Logo após esse primeiro contato, conforme diz Tito Lívio Ferreira, a Ordem de Cristo financiou, além desta, outras expedições, implementando no Brasil as primeiras instituições, como as câmaras de homens bons, estabelecendo um municipalismo que, lidando com os problemas empíricos, incorporou os indígenas em muitos processos.
Parte da riqueza cultural do Brasil deriva desse modelo de colonização que valoriza o encontro entre europeus, africanos e indígenas, produzindo assim uma estética única e profundamente brasileira, visível não só nas obras de artistas como Aleijadinho e nas igrejas coloniais, mas também no samba e na bossa nova de um João Gilberto.
No entanto, o Brasil herdou também o desprezo pelo trabalho braçal. Historicamente, as elites brasileiras viam o serviço manual como indigno, e o resultado disso é claro. Temos mais faculdades de Direito do que a China, os EUA e a Europa juntos. A busca por cargos públicos é vista como um caminho para o status e a estabilidade, enquanto o trabalho produtivo, o comércio e a indústria são menos valorizados.
Essa herança também deixou sua marca na educação. Ao contrário das colônias espanholas, o Brasil ficou sem universidades durante séculos, o que impediu o florescimento intelectual.
Países como o Japão, mesmo sem recursos naturais, prosperaram por sua ênfase no conhecimento técnico e científico. No Brasil, falta essa atitude cultural que valorize a educação prática e a inovação tecnológica.
Mas culpar a colonização por todos os nossos problemas é ingênuo. Muitos países colonizados por ingleses, franceses ou holandeses enfrentam dificuldades ainda maiores. Países como a África do Sul, colonizada por ingleses e holandeses, sofreram muito mais com segregações e violências étnicas, e a Índia, também sob o domínio britânico, enfrenta ainda hoje desafios em alcançar altos níveis de prosperidade.
O que diferencia as nações prósperas são tantos fatores combinados de maneira tão complexa, que não se pode reduzir a quem as colonizou. Os portugueses saíram daqui há 200 anos; desde então, as escolhas foram feitas por gerações de brasileiros. Os EUA, a Alemanha e o Japão tinham indústrias e infraestruturas ainda rudimentares no século XIX, mas, como aponta Thomas Sowell em Raça e Cultura: uma visão mundial, publicado neste mês pelo Clube Ludovico, em menos de um século, saíram de condições adversas e superaram muitas nações desenvolvidas.
Alguns argumentam que os povos das regiões frias prosperaram mais do que os das quentes, mas isso contraria a geografia humana. As primeiras grandes civilizações, como o Egito, floresceram em regiões quentes. E, se analisarmos a Europa, veremos que os países mais desenvolvidos estão em climas amenos, com abundância de água e alimentos. Tanto as regiões mais frias quanto as mais quentes do mundo não produziram civilizações mais avançadas. E, insisto: sucesso e insucesso dependem de fatores múltiplos combinados com sucessivas tomadas de decisão, não podendo se reduzir a questões climáticas.
Como diz Coutinho em seu artigo "Chega de Desculpas", publicado nove anos atrás, culpar os portugueses hoje é uma forma de fugir de uma responsabilidade que é toda brasileira. Se fôssemos seguir essa lógica da culpabilização do colonizador, poderíamos voltar indefinidamente aos povoadores do território português; até os castelhanos, deles aos árabes, aos visigodos, aos romanos, aos celtas. Mas essa linha não tem fim.
Culpar os portugueses por nossos problemas de hoje é como um adulto culpar os avós por suas próprias escolhas.

• • • • • • •

■ ENUNCIADO 1 ■
Indique se cada afirmação abaixo está de acordo com o texto sobre a herança colonial, respondendo sim ou não e citando literalmente as palavras do texto que justificam a resposta.
(a) O Brasil contou com universidades desde cedo, tal como as colônias espanholas.
(b) As primeiras grandes civilizações, como o Egito, surgiram em regiões quentes.
(c) Os portugueses deixaram o Brasil há 200 anos.
■ ENUNCIADO 2 ■
Com base no texto sobre a herança colonial, responda:
(a) Segundo Tito Lívio Ferreira, que ordem financiou expedições ao Brasil?
(b) Por quem foi publicado o livro de Thomas Sowell mencionado?
(c) Qual é o título do artigo de Coutinho?
Os registros não têm qualquer relação com esta atividade.

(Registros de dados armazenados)
• • • • • • •

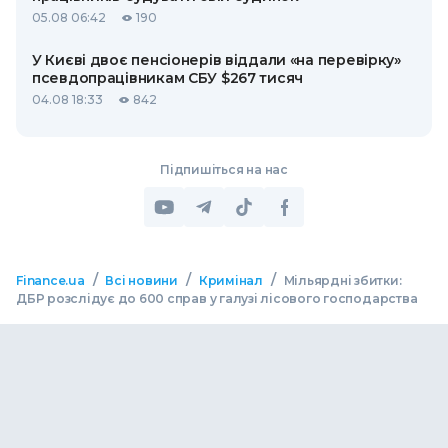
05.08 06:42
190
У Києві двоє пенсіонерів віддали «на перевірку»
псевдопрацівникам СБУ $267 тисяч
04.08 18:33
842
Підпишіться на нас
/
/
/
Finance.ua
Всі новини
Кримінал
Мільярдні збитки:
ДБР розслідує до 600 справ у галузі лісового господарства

• • • • • • •

■ RESOLUÇÃO 1 ■
(a) Não: "Ao contrário das colônias espanholas, o Brasil ficou sem universidades durante séculos"
(b) Sim: "As primeiras grandes civilizações, como o Egito, floresceram em regiões quentes."
(c) Sim: "Os portugueses saíram daqui há 200 anos"

■ RESOLUÇÃO 2 ■
(a) A Ordem de Cristo.
(b) Pelo Clube Ludovico.
(c) "Chega de Desculpas".